Татьяна в этот момент думала о дочери, о ее капельке счастья, о том, что ей надо научить дочь обихаживать эту свою малость мира. Она вспомнила молодость. Она родилась в шестьдесят третьем. Столько, сколько сейчас Варьке, ей было в восемьдесят третьем. Пошли один за другим умирать генсеки, и было не грустно, скорей смешно. Смерть немощных стариков не предвещала перемен. И первым потрясением стал Чернобыль. Она, будучи студенткой журфака, рвалась туда посмотреть все своими глазами. Хватило ума у матери и деканата охладить горячую девчонку. Но ей в голову не могла прийти тогда мысль о счастье как о капельке, оно виделось большим, как солнце. И любовь должна была быть такой, как космический ветер. Ну и где она, та любовь? Сдуло, сдулась… Но и то, что пришло, она не назвала бы капелькой, тоже ветер, шторм, цунами. А у Максима что — капелька или?..
Так на ровном месте начинались обида и боль, и даже разочарование. Хватило ума подойти к нему и положить голову на грудь, и услышать, как сильнее начинает биться его сердце, значит, все в порядке, и пусть это будет космической капелькой любви. «Идиотка, — подумала она, — откуда во мне гигантомания? Знаю. Во мне трепыхается неистребимый совок, вскормленный кровью Магниток, ГЭС, целинных земель и прочей хрени. Строили, строили, а штаны шить не научились, а деревянные уборные по всей России как стояли, так и стоят. Бессмертный символ России и советской власти».

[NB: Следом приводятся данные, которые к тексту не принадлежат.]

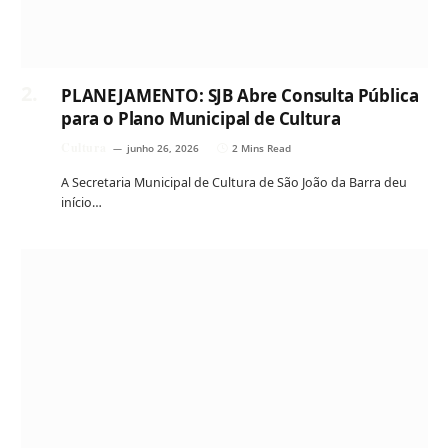
PLANEJAMENTO: SJB Abre Consulta Pública
para o Plano Municipal de Cultura
Cultura
junho 26, 2026
2 Mins Read
A Secretaria Municipal de Cultura de São João da Barra deu
início…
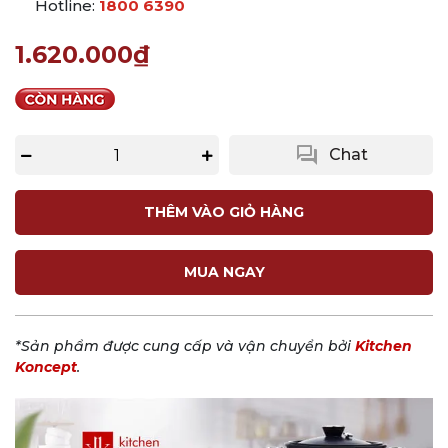
Hotline:
1800 6390
1.620.000₫
question_answer
Chat
THÊM VÀO GIỎ HÀNG
MUA NGAY
*Sản phẩm được cung cấp và vận chuyển bởi
Kitchen
Koncept
.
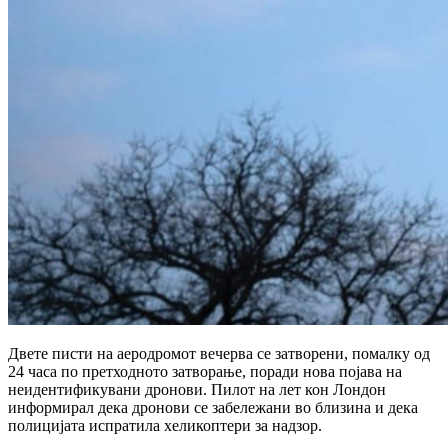
Двете писти на аеродромот вечерва се затворени, помалку од
24 часа по претходното затворање, поради нова појава на
неидентификувани дронови. Пилот на лет кон Лондон
информирал дека дронови се забележани во близина и дека
полицијата испратила хеликоптери за надзор.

— Ты чего нервничаешь? — спросил Максим.
— Выключи меня из сети, у меня высокое напряжение.
И он ее выключил.
Вера Николаевна была слаба после микроинсульта. Она все время возвращалась к взрыву, пугалась и требовала немедленно звонить Татьяне. Та и так моталась к ней почти каждый день, она ждала удобного момента, чтобы рассказать матери о перемене в личной жизни, но та если и говорила, то только о «том трагическом случае».
— Как фамилия этих погибших? — спрашивала она Татьяну.
— Луганские, — отвечала Татьяна в который раз.
— Ах да! Очень знакомая фамилия. Но не помню, от кого я ее слышала. Надо бы позвонить Юлии.
Татьяна не говорила ей, что она уже звонила Юлии, не говорила и о том, что и сама звонила. Юлия знала неких Луганских из ее краев, она даже была им какой-то дальней родственницей.